# 4410 mfwd problems



## fastbackvette (May 9, 2010)

i have a 4410 and the mfwd will not disengage, the switch is fine but i cant find the solenoid to check the wires? now i believe that the driveshaft coupler has a problem because of the mfwd was not disengaged. you say that it is under the right floorboard but where?? someone said under a plastic cover, the only thing i found was the throttle pots under the cover. i found three hydraulic solenoids are these those on the side of the trans?? and if so which one is it. thanks for any and all help!!!


----------



## MFreund (May 2, 2008)

You should always reply on the post you were talking about instead of creating a new post because then I can remember what we already covered.

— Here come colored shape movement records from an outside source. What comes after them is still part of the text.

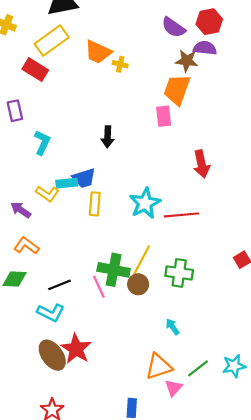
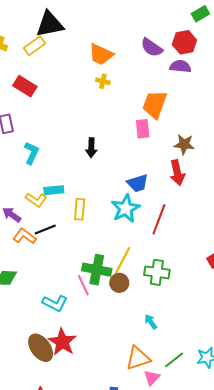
yellow rectangle: (52, 41) -> (35, 46), moved, size x0.7
orange trapezoid: (98, 52) -> (101, 54), moved
brown star: (187, 61) -> (184, 144), moved
blue trapezoid: (84, 178) -> (138, 183), moved
red line: (181, 215) -> (159, 219), turned -64
orange L-shape: (26, 246) -> (24, 236), moved
black line: (59, 285) -> (45, 229), moved
cyan L-shape: (51, 313) -> (55, 303), moved

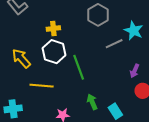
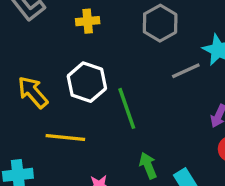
yellow cross: (53, 28) -> (88, 21), moved

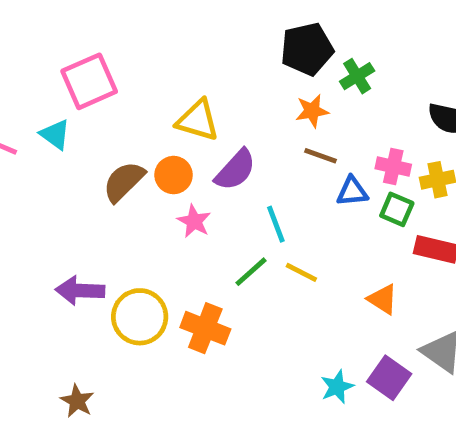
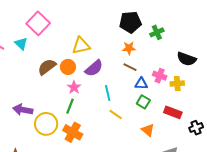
green cross: (357, 76) -> (157, 32), moved
pink square: (89, 81) -> (38, 23), turned -30
yellow triangle: (198, 120) -> (81, 46), turned -36
green square: (397, 209) -> (143, 102), moved
green line: (251, 272) -> (70, 106), moved, turned -35

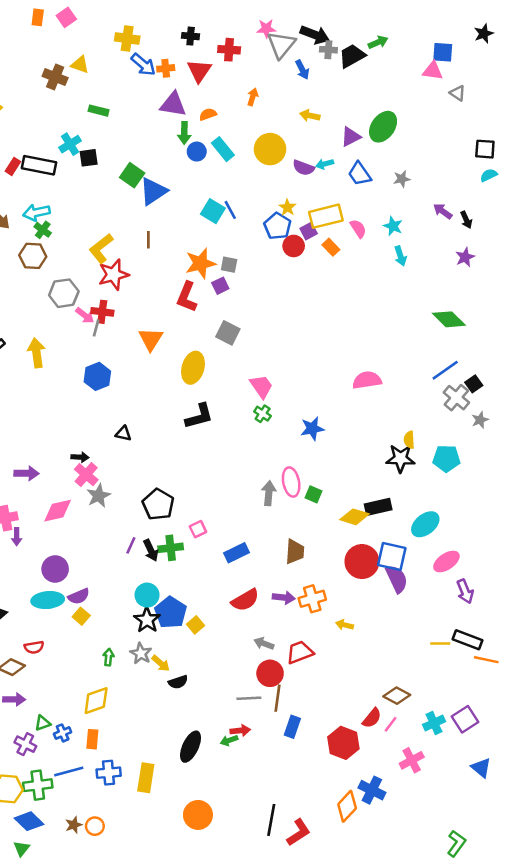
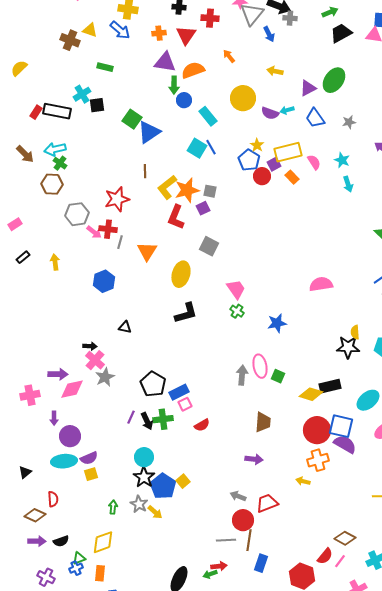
black trapezoid: (352, 56) -> (341, 33), moved
blue arrow: (143, 65) -> (120, 30), moved
orange arrow: (253, 97) -> (229, 56), turned -56
orange semicircle: (208, 114) -> (193, 70), size x1.6
cyan rectangle: (223, 149) -> (208, 116), moved
yellow L-shape: (101, 248) -> (167, 187), moved
gray line: (96, 328) -> (120, 242), moved
yellow arrow: (36, 353) -> (55, 262), size x0.7
purple arrow: (27, 473) -> (58, 374), moved
purple arrow: (17, 537) -> (54, 418), moved
blue rectangle: (236, 553) -> (179, 392), moved
purple semicircle: (397, 579) -> (345, 444), turned -35
orange cross: (312, 599) -> (318, 460), moved
red semicircle: (245, 600) -> (202, 425), moved, size x0.7
blue pentagon: (171, 612) -> (163, 486), moved
yellow square: (81, 616) -> (91, 474), turned 32
red semicircle: (34, 647) -> (53, 499), turned -84
black semicircle: (178, 682) -> (61, 541), moved
green triangle: (43, 723) -> (79, 558), moved

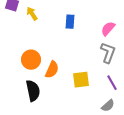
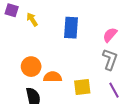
blue rectangle: (70, 22) -> (71, 28), size x1.5
orange semicircle: (52, 70) -> (53, 77), turned -114

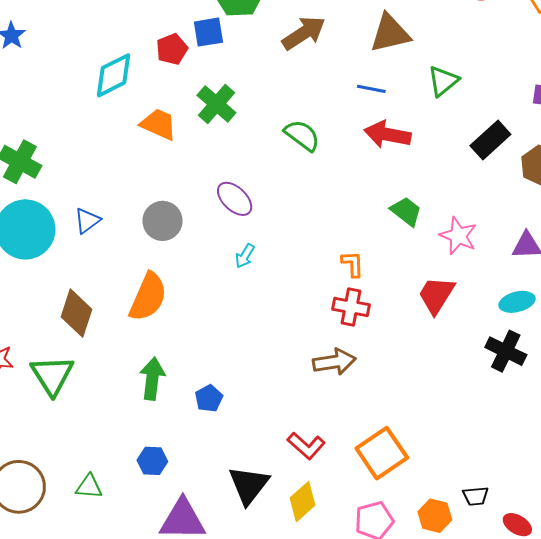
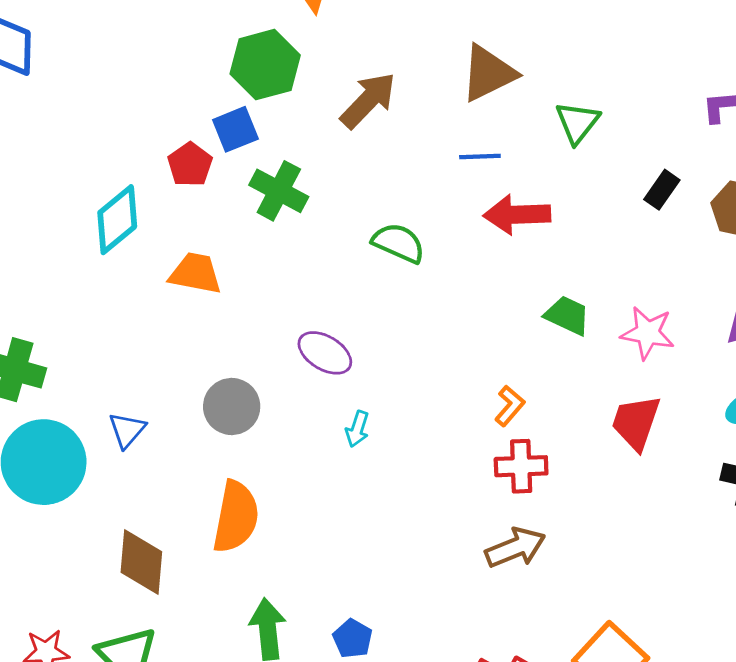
green cross: (216, 104) -> (279, 191), moved
black rectangle: (490, 140) -> (662, 190), size x0.7
orange L-shape: (353, 264) -> (510, 406), turned 56

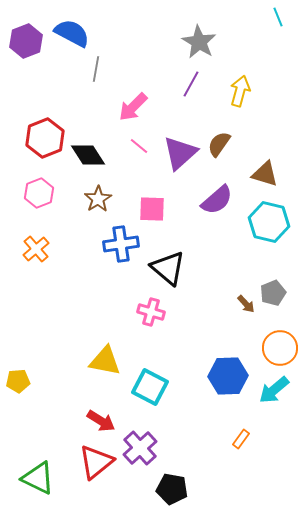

I located the solenoid it appears to be to the inside of the right rear wheel. Even with the seat. If you count solenoids it would be the 2nd one. From the rear of the tractor they are rear pto solenoid, mfwd solenoid, mid pto soleniod(if equipped). With the key on there should be 12volts on the 555 white wire with the mfwd switch off. If you have power there it is a bad solenoid. Check that and let me know.


----------



## NewGuy (May 10, 2010)

Does anyone have a link to the original thread? I would like to see it.


----------



## fastbackvette (May 9, 2010)

thanks i will take a look!!


----------